With Life on Mars – and the journey of time-travelling cop Sam Tyler – neatly wrapped up after two stellar seasons, the existence of sequel series Ashes to Ashes clearly owes to one thing and one thing only: Detective Chief Inspector Gene Hunt.
Philip Glenister's brutish, scene-stealing cop is back front and centre in Ashes to Ashes alongside Life on Mars sidekicks Ray Carling (Dean Andrews) and Chris Skelton (Marshall Lancaster), who have left Manchester to tackle the criminal scum of London. The trio are brought back to life when police psychologist Alex Drake (Spooks' Keeley Hawes) awakes in 1981 after being shot during the pursuit of a criminal in 2008. Like Tyler before her, Drake finds herself trapped in the past and working with Hunt and his team.
By the time Ashes to Ashes' first season wrapped up on ABC1 last week, it had more or less escaped the vast shadow of Life on Mars. The season's central arc, which saw Drake fighting to prevent the death of her parents in a car bombing, was engaging stuff, and her urge to return to her daughter in the present day meant Drake's even more determined to return to the present day than Tyler was.
Unfortunately, the show stumbles in overcoming the expectations attached to a sequel series. The transition from Life on Mars' gritty depiction of seventies Britain to the glitz and glamour of the 1980s in Ashes to Ashes is accompanied by a jarring tonal shift; at times, Ashes to Ashes borders on a parody of its predecessor. The ingredients are all there (the Ford Cortina is replaced by an Audi Quattro, the pub by an Italian restaurant and the Test Card girl by a very creepy clown) but there's an obvious sense of self-awareness to Ashes to Ashes that was lacking in the original series. While it may be befitting to Hawes' character, who, having read Sam Tyler's files, is convinced that her awakening in 1981 is all in her head, the jokier tone plays contrary Life on Mars' engaging conviction to its conceit.
(Curiously, the lighter Ashes to Ashes would probably have leant itself better to a US adaptation than Life on Mars did, particularly given the in-vogue setting of the 1980s. It also wouldn't have given US producers the ammunition they needed to make a God-awful literal twist in the final episode.)
Glenister still lends great gusto to Gene Hunt who is now aware that his old school policing methods are soon to be a thing of the past (it's ripe material only hinted at in series one – here's hoping it'll be further explored in future episodes).
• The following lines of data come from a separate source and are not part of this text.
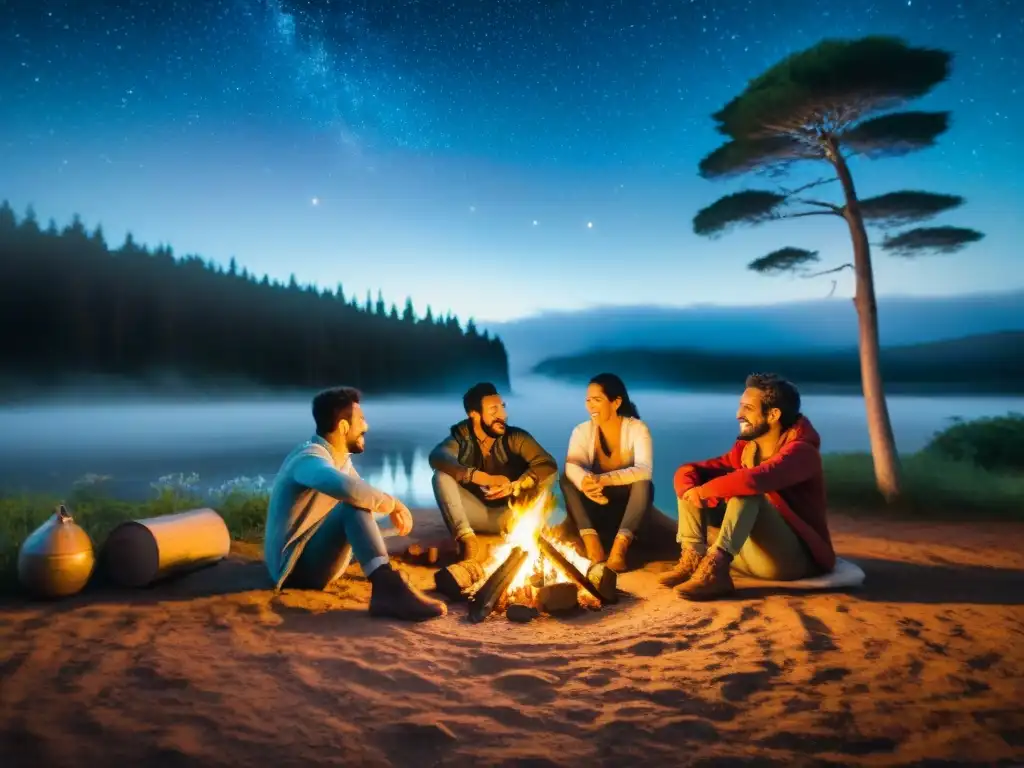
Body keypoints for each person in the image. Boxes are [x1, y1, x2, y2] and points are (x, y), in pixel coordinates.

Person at [264, 386, 447, 621]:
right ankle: (387, 589)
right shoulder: (309, 458)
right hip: (293, 571)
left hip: (311, 558)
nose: (366, 426)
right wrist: (394, 504)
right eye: (361, 419)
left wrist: (390, 514)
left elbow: (364, 503)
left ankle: (388, 581)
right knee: (352, 503)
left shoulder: (340, 462)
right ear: (343, 427)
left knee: (359, 504)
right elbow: (348, 490)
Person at [661, 373, 837, 601]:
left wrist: (702, 493)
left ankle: (716, 571)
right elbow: (688, 470)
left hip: (792, 562)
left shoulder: (803, 453)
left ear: (773, 414)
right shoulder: (747, 449)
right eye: (739, 406)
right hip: (752, 558)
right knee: (694, 482)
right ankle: (693, 558)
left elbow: (754, 480)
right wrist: (690, 490)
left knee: (745, 491)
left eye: (747, 408)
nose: (738, 415)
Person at [429, 382, 558, 561]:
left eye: (502, 408)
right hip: (474, 515)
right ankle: (467, 541)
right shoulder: (462, 438)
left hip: (511, 515)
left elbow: (547, 464)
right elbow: (438, 456)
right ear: (474, 415)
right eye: (493, 410)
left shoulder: (516, 437)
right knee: (440, 477)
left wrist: (516, 485)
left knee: (551, 478)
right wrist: (479, 477)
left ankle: (543, 537)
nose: (503, 415)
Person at [560, 373, 654, 572]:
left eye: (597, 400)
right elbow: (572, 465)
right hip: (594, 503)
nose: (590, 406)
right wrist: (586, 482)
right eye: (588, 400)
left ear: (616, 402)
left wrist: (603, 479)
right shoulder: (582, 431)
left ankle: (619, 550)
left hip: (625, 507)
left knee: (644, 483)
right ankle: (593, 546)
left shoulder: (637, 429)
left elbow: (644, 469)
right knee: (567, 479)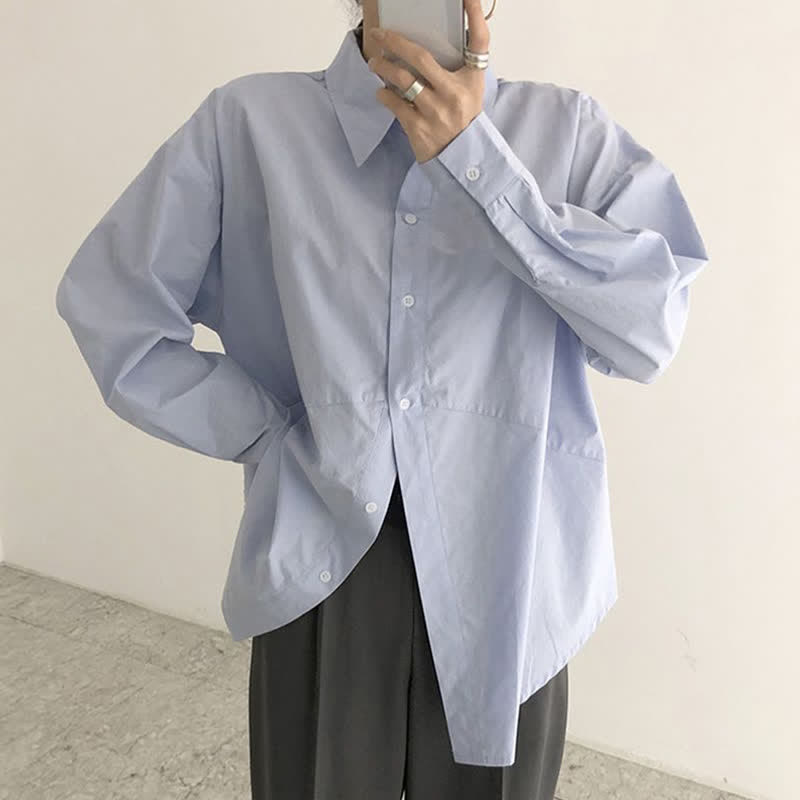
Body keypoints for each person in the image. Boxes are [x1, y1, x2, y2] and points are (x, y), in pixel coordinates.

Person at [54, 0, 709, 797]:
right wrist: (269, 435)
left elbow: (651, 333)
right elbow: (113, 310)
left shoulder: (568, 134)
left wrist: (480, 165)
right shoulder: (250, 125)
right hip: (323, 560)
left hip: (514, 567)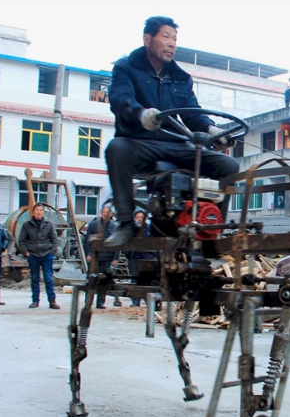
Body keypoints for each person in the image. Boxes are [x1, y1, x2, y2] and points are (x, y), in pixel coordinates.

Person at [104, 16, 239, 247]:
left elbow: (192, 113)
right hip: (140, 143)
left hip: (175, 144)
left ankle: (211, 227)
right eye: (166, 36)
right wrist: (140, 114)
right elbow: (120, 99)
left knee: (229, 166)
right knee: (116, 149)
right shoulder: (125, 67)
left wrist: (212, 129)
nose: (172, 43)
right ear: (148, 39)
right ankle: (126, 222)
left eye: (175, 39)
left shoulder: (180, 78)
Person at [18, 204, 60, 310]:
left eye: (41, 210)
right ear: (33, 211)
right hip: (33, 255)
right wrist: (26, 253)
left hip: (46, 255)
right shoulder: (27, 225)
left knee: (48, 278)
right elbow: (21, 241)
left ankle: (52, 301)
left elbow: (54, 239)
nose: (39, 212)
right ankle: (35, 301)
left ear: (43, 212)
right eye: (37, 210)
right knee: (35, 278)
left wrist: (52, 252)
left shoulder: (49, 224)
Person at [84, 204, 119, 309]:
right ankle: (88, 301)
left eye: (107, 212)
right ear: (101, 213)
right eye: (104, 212)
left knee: (104, 280)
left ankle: (100, 302)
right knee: (91, 279)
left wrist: (115, 257)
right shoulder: (94, 225)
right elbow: (87, 241)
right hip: (94, 257)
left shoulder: (114, 227)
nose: (105, 214)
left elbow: (117, 244)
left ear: (111, 214)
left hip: (107, 257)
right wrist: (88, 253)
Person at [128, 210, 154, 307]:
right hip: (134, 258)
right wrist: (128, 254)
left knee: (147, 280)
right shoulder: (131, 230)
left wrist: (152, 254)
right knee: (134, 279)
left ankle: (148, 302)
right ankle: (135, 301)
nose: (139, 219)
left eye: (141, 217)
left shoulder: (149, 229)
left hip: (147, 257)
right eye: (137, 217)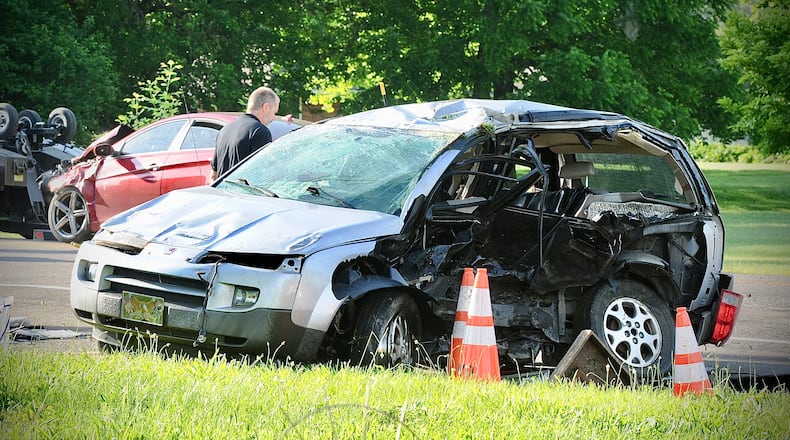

However, Hunt, like Skelton and Carling (sporting an ace perm), seem to be painted in far broader strokes than they were in Life on Mars – witness the bombastic introduction of Gene Hunt in episode one.
Hawes, meanwhile, eventually comes into her own as Ashes to Ashes ultimately does. Her constant (and occasionally annoying) narration in early episodes makes her a less endearing protagonist than John Simm's instantly likeable Tyler, but Drake's tetchy sparring with Hunt becomes a joy to behold. She also develops an intriguing relationship with Montserrat Lombard's Sharon Granger toward the season's end.
It's difficult to assess the first season of Ashes to Ashes as an independent entity (the show even takes its title from another David Bowie song, just one of dozens of funky '80s tunes to feature), and it was always going to struggle to recapture the brilliance and originality of Life on Mars. However, there's still life left in the show's fish-out-of-water premise and with that awkward transitional phase over, Ashes to Ashes should be well placed to develop an identity of its own as the second season begins tonight.